One of the obstacles that most stop people from going to therapy is the fear of being judged by the psychologist. The truth is that one of the characteristics of psychotherapy is that it is a space in which the person can open up without judgment, since the psychologist will adopt a neutral position in which at no time will pronounce on how the patient should live his or her life. One of the many reasons why going to therapy is helpful for people is because in this space they find, for the first time in their life, a place where they can be themselves without filters, without “shoulds” and without labels..
5. The psychologist just talks
Although there will be times when, of course, the psychologist speaks, the truth is that he or she does not do so in a vacuum. As a professional, his or her words are based on a whole scientific model that tries to understand and explain psychological disorders. Therefore, talking in the context of therapy is not comparable to a standard conversation, because the professional is speaking with the aim of helping the patient. professional speaks with the aim of helping the patient the patient who has come to him/her and not just to fill the silence.
6. I do not believe in psychologists
Psychology is a science, and as such does not allow for questions related to faith. This discipline is based on a scientific foundation thanks to the numerous investigations that have been carried out since its origins, so its postulates do not give room for beliefs about its veracity or not. The scientific method is the only one that delimits what is true in psychology, having no relation with subjective and individual opinions.
7. Psychological therapy requires a lot of time
The truth is that there are different types of therapies and different types of situations depending on each person. The duration of the therapeutic process will vary in each case.Although, of course, we always try to obtain the highest efficiency in order to achieve the expected results in the least number of sessions possible. No good professional will extend the therapy longer than necessary.
8. Psychologists give pills to solve the problem.
Although there are many who think that this statement is true, in reality psychologists cannot prescribe medication of any kind, since this is the competence of physicians. The colleagues in medicine who also work with people’s mental health are psychiatrists.. Although they can prescribe psychotropic drugs, the truth is that their work is not reduced to this, since they have other tools to work with their patients.
9. Psychotherapy looks for the problem in the patient.
Psychotherapy does not start from the idea that there is some defect or problem in the patient. Sometimes, the patient’s distress does not even fit into a specific diagnostic picture, because mental health is much broader than a manual of watertight categories..
Even when there is an official diagnosis, it is not assumed that everything that happens can be justified on the basis of this diagnosis, because sometimes the professional’s view must be broader.
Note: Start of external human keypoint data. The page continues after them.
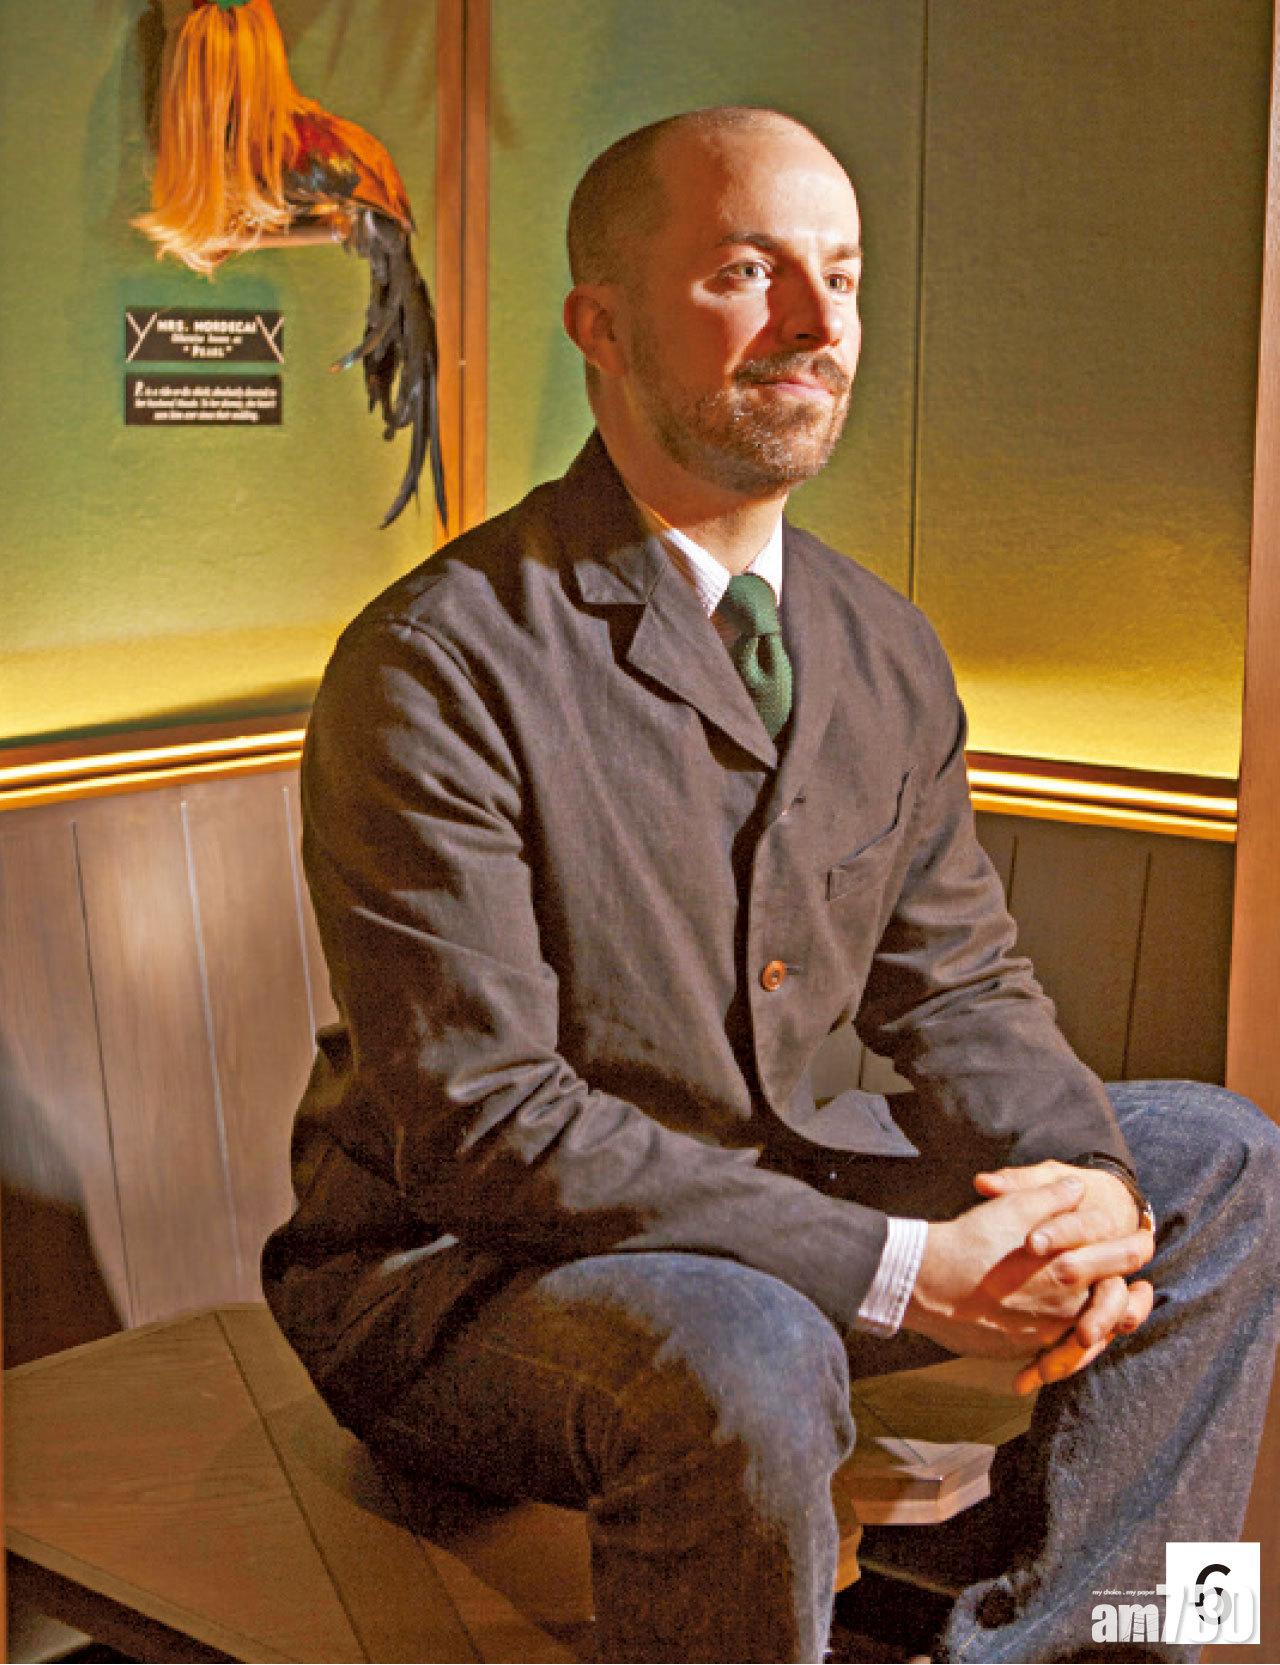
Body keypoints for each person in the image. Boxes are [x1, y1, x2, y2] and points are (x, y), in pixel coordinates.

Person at [262, 106, 1280, 1663]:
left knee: (1219, 1163)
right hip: (460, 1272)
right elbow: (483, 1126)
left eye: (843, 276)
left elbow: (963, 990)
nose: (816, 322)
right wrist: (906, 1272)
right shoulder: (433, 662)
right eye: (747, 271)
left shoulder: (882, 644)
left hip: (769, 1193)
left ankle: (1088, 1645)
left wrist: (1085, 1188)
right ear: (601, 328)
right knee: (748, 1339)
The psychologist usually explores the patient’s close circle, his or her relationships, family, etc., since many times an important part of the problem for which he or she comes has had its roots in problematic or harmful interpersonal dynamics.
10. Everyone needs to go to a psychologist
There are some people who, as a result of their good experiences with mental health professionals, have begun to tout that everyone should go to a psychologist. However, going to a psychologist is not a hobby, it is a necessity. It is a necessity, anyone who does not feel well and needs help in order to recover and continue with his or her life to be able to recover and continue with his or her life in a healthy way.